Aside from tomorrow, on Monday, I have an interview with Sanatorio de la Trinidad en Palermo. I will be meeting with the nursing coordinator of neonatology and pediatrics. This job seems very promising. Although I've heard that the Hospital Británico is one of the best in Buenos Aires, I'm slightly more interested in the hospital in Palermo. For starters, the nursing coordinator seemed to really be interested in my CV. Secondly, it's in Palermo, which makes it easy for me to get to. Lastly and probably the most important factor is that I would be working with kids. Back home, I was a pediatric nurse, so this would be a perfect fit for me. I guess I'll have to make a list of Pros and Cons for both hospitals. One thing is for sure, if I work for the Hospital Británico, I will not be thrilled about wearing an all white nurse's uniform. I'm used to wearing a Sponge Bob Square Pants scrub top with colorful pink pants and of course Crocs. If I'm lucky with both hospitals, I'll have to really think of which hospital suits me best. Hmm, what would Florence Nightingale do?

Side note: (I miss my nursing buddies. Love those girls!)

Tuesday, September 2, 2008

The Not So Popular Pooch

It's official, Zoe is no longer the most popular pooch in town. The days of neighbors calling out her name from across the street are long gone as well as her group of doggy friends, like Rodney(the shihtzu),Whimpie(the Golden Retriever), and Larry( the sharpei).

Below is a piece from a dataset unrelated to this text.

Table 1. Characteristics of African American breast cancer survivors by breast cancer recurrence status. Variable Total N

In Buenos Aires, my poor Zoe doesn't have any friends, no dog friends or human friends (she really prefers the human friends). Buenos Aires so far has given her dirty paws with crap stuck them and no attention from passer-byers. Back home, people would get out of cars to play with her. Children would run to her and neighbors would say "hey, there's Zoe!" Zoe doesn't give up, though. She wags her tail like a propeller and bats her eye lashes, every time a porteño walks by her, during her daily walks around the neighborhood. Unfortunately, Zoe has no luck. NO ONE looks her way. I'm flabbergasted!! As the mother to this beautiful shihapoo, I feel bad for little, eager Zoe, when people ignore her and dogs growl at her.

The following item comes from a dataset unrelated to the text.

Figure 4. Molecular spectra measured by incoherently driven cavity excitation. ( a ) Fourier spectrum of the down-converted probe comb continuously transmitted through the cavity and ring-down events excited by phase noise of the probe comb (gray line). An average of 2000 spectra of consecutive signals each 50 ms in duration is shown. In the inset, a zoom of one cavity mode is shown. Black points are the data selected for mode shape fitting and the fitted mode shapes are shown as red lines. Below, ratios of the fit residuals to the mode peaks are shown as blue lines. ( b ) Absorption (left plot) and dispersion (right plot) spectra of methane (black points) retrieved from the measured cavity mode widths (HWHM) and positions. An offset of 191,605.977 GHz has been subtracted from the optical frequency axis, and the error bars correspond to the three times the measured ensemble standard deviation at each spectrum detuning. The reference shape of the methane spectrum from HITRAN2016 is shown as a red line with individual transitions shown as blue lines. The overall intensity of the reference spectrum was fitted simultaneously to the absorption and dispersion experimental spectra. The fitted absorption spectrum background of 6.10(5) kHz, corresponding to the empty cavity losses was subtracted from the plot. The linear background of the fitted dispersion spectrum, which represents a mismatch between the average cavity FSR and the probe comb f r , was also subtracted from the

One assumption I have is that porteños are not affectionate with their pets. Unlike in the US, they really don't make a dog a man's best friend. My cousin, who's Argentine, practically shouted at me "Don't treat her (her not Zoe) like a human!!" Could it be that porteños simply own dogs for protection, that they see dogs as simply dogs, an animal? What's wrong with making a dog part of the family? Doesn't humanizing them a bit make them friendlier, loving and happy? I'm not sure what porteños think about dogs but the dogs I've seen are not very friendly. Without fail, all the dogs I've encountered want to bite Zoe. Why is this? She's not aggressive by no means. The dogs are not only mean to Zoe, though. I even saw a small cocker spaniel try to bite an old lady, who wanted to pet his/her head. Are porteño dogs simply not used to affection? Who knows...

I do have to say, though, that old ladies tend to be a little more receptive to Zoe. They won't pet her but they do say "Que linda" with a smile. Today however, a young man stopped me in the street to ask what kind of dog Zoe is. Turns out, the guy has a little girl who wants a dog like Zoe. At least for a moment, the guy made Zoe the most popular pooch and for that, Zoe and I are both thankful.

And now, some pictures of the most popular pooch in Chicago........

Zoe being happy, friendly and loving.

Getting all the love and attention she loves, Zoe could be held like this for hours.

Sleeping with her daddy

Lost in each other eyes.....

Zoe is NBA star in her dreams.

First day home from the hospital...um, I mean pet shop:)
My little Zoe weighing only 4.5 pounds in this picture.